O escândalo CIA-Crypto – a empresa suíça de fachada que vendia criptografia e permitiu espionar 120 países – desmoralizou de vez as acusações de Washington contra a Huawei, de que qualquer país que adotasse seus equipamentos de redes de alta velocidade 5G automaticamente ficaria sujeito à “espionagem chinesa”.
A “Operação Thesaurus” teve início em 1951 e foi rebatizada nos anos 1980 de “Rubicon”. Desde a criação até os anos 1990, o serviço secreto alemão ocidental (BND) foi sócio menor da CIA no esquema, só desativado em 2017.
Conforme investigação levada a cabo pelo Washington Post e as redes de tevê ZDF (Alemanha) e SRF (Suíça), por mais de cinco décadas a CIA e o serviço secreto da então Alemanha Ocidental controlavam secretamente uma empresa suíça, a Crypto AG, que fabricava e vendia dispositivos de criptografia e linhas de comunicação seguras, e tinham acesso às informações. Nem a ONU ou o Vaticano escaparam.
“Golpe de inteligência do século”, chamou pomposamente o Post, que também descreveu a tramóia como um dos “segredos mais bem guardados da Guerra Fria”. Boris Hagelin, um emigrado russo inventor de uma máquina de criptografia, que fugira da Suécia em 1940 após a invasão nazista, fechou o acerto com a CIA em um clube de elite de Washington, o Cosmos, na presença de Wiliam Friedman, o pai da criptologia norte-americana, dando origem à Crypto AG, que operava desde a Suíça.
Antes mesmo do CIA-Crypto, a acusação contra a Huawei já era insuperável em matéria de cinismo, já que, desde as revelações de Edward Snowden, o mundo inteiro sabe que quem grampeia e grava tudo, de todos, são os EUA, e seus braços da espionagem na vigilância eletrônica, o mais importante deles, a NSA – e, claro, a CIA.
A hipocrisia era ameaçar que a gigante chinesa Huawei poderia, quem sabe, vir a fazer com os usuários de seus equipamentos, aquilo que notoriamente as gigantes norte-americanas, como a AT&T e a Verizon, faziam, com suas “salas de grampo” da NSA dentro das suas instalações ou portas dos fundos nos cabos submarinos da internet.
A fúria de Washington contra a Huawei – que incluiu o sequestro da filha do fundador da empresa chinesa e diretora -, era, ainda, a outra face do atraso dos monopólios norte-americanos no 5G – as redes de alta velocidade que servirão de base para a ‘internet das coisas’ e outros avanços.

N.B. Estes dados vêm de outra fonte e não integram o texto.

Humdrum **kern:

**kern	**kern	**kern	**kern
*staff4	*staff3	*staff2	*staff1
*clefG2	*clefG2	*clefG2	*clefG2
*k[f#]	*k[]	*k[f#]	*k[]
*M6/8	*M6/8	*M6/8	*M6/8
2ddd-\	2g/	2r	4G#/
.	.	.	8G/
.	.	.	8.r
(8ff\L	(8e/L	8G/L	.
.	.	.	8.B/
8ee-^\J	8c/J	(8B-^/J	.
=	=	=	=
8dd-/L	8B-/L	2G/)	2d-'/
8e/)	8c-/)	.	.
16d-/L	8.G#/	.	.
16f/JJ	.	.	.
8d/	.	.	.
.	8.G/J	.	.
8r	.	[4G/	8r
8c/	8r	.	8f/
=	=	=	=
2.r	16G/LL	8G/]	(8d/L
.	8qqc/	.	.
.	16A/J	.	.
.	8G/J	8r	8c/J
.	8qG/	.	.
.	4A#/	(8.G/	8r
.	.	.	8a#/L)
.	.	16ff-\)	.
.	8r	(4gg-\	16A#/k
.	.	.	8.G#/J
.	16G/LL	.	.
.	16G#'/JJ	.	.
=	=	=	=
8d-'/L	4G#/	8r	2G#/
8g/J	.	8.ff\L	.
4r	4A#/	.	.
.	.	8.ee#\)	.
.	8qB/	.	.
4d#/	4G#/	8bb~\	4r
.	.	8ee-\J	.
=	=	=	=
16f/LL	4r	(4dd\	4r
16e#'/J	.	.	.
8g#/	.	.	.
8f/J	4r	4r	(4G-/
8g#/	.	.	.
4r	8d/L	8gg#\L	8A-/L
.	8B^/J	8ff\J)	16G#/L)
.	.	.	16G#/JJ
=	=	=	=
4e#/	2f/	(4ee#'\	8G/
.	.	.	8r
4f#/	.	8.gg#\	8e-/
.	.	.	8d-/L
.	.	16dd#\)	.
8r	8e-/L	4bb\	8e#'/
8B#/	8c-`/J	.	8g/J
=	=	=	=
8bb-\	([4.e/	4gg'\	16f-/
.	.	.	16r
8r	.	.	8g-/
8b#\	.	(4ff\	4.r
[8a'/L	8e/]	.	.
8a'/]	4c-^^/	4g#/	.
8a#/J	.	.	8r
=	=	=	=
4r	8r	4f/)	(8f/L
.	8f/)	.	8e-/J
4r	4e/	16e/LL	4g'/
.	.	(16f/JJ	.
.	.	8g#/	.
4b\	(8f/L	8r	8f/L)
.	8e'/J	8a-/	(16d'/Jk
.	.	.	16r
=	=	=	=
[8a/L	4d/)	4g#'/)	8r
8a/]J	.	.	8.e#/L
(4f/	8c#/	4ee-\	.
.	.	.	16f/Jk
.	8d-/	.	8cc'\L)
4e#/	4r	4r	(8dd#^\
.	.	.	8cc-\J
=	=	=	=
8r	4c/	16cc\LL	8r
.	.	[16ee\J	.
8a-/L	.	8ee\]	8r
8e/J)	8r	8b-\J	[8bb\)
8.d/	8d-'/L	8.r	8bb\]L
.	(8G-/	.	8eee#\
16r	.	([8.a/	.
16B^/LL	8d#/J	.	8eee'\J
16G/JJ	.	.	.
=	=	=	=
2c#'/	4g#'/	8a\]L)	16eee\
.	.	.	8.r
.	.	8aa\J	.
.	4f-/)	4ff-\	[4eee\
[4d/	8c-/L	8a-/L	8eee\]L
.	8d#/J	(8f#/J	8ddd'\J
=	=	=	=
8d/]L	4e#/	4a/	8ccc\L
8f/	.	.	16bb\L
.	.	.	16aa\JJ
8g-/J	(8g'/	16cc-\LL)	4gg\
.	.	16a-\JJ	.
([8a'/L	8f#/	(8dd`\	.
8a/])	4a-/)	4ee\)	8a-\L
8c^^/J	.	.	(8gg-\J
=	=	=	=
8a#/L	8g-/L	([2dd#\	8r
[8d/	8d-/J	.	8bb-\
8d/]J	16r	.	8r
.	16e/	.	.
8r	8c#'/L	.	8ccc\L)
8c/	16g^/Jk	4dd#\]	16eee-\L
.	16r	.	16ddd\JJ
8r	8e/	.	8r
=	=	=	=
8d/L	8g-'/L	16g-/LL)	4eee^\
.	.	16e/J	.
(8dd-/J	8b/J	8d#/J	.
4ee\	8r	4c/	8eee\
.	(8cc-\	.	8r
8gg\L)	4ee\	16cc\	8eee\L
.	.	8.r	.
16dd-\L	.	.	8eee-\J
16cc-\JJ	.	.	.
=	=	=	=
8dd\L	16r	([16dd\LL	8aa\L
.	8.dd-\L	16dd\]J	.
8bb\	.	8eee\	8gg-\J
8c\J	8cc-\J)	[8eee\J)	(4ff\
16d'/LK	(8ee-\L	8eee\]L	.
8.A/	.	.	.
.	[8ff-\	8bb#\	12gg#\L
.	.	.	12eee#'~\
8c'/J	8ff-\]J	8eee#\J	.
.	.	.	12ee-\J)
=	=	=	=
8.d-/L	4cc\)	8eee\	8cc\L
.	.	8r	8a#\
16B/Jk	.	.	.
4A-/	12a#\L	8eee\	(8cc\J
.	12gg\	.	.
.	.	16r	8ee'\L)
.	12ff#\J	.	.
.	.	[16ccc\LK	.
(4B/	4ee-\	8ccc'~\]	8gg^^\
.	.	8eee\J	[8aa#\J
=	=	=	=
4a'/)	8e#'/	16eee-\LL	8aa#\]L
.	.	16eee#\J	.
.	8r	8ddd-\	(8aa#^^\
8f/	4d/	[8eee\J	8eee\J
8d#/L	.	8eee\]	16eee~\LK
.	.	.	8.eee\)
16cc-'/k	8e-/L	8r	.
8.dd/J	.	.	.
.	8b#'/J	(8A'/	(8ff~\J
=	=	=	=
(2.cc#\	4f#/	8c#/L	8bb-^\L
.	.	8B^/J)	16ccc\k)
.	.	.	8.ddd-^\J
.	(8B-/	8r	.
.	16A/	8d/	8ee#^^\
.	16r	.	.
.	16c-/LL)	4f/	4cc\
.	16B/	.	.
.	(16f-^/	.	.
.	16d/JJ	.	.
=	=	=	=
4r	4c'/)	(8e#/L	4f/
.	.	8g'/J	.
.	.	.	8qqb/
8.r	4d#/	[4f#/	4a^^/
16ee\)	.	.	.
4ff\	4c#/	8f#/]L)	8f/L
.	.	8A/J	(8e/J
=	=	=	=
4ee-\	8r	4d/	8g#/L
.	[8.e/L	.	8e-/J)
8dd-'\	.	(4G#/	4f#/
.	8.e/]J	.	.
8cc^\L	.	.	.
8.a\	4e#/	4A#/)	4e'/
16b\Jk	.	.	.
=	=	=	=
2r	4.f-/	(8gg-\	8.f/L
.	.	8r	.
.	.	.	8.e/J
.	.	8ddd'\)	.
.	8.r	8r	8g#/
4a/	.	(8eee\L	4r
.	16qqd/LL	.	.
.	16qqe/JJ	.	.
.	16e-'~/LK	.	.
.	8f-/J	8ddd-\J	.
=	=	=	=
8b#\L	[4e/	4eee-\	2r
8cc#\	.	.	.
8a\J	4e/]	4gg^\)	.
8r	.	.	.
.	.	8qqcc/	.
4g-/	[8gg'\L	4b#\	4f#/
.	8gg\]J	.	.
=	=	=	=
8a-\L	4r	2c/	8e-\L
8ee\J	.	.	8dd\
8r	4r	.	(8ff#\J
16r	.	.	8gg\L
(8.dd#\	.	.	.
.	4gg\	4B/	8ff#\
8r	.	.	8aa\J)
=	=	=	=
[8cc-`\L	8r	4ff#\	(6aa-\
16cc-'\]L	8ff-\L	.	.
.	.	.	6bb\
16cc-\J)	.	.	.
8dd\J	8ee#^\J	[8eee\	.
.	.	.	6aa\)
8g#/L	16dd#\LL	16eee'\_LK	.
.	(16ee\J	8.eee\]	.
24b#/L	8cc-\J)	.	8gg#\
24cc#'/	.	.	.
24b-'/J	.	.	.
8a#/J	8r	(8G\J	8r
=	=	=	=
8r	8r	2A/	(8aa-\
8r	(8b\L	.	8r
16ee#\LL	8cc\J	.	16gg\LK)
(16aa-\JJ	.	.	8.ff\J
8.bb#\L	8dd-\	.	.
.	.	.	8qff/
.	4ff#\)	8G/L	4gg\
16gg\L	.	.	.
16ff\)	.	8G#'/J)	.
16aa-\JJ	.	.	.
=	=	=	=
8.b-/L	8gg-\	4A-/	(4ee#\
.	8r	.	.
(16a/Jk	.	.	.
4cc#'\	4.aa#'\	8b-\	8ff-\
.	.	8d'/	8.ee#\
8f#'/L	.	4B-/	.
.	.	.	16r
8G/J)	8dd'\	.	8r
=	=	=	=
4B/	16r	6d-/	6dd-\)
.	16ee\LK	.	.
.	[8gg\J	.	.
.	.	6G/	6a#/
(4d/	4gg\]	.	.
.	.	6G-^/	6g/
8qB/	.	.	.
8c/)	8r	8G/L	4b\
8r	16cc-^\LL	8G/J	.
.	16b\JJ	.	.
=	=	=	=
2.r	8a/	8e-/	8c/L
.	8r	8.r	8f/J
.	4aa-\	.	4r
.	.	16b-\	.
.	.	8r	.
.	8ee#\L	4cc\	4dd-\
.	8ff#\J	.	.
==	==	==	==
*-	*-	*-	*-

Atraso que se mostrou na recente reflexão entre as autoridades norte-americanas sobre a compra das gigantes europeias Ericsson ou Nokia, que mantiveram o passo no 5G, embora os equipamentos da Huawei custem em torno de 25% a menos.
De acordo com registros de inteligência alemã, a cada ano o serviço secreto alemão (BND) entregava à CIA a parte dela do dinheiro em uma garagem escura de Washington. Os alemães deixaram a operação nos anos 1990 e a CIA continuou, até que em 2017 supostamente foi desativada, gerando duas outras empresas.
Segundo o Post, foi grampeando uma máquina Cryptos que Washington obteve informações que repassou a Londres, durante a Guerra das Malvinas. O presidente egípcio Anwar Al Sadat também teria sido espionado durante as negociações com Israel de Camp David.
O jornal atribuiu à operação a descoberta de que o fugitivo Manuel Noriega estava escondido na nunciatura no Panamá, após o bombardeio dos EUA ao país em 1989. Assevera, também, que através desse sistema de criptografia foi descoberto que o irmão do presidente do EUA, Jimmy Carter, supostamente estaria na folha de pagamento do líder líbio Muamar Kadafi. As duas empresas surgidas após a desativação da operação da CIA juram, de pés juntos, que não, de jeito nenhum, não sabem de nada e nada têm a declarar.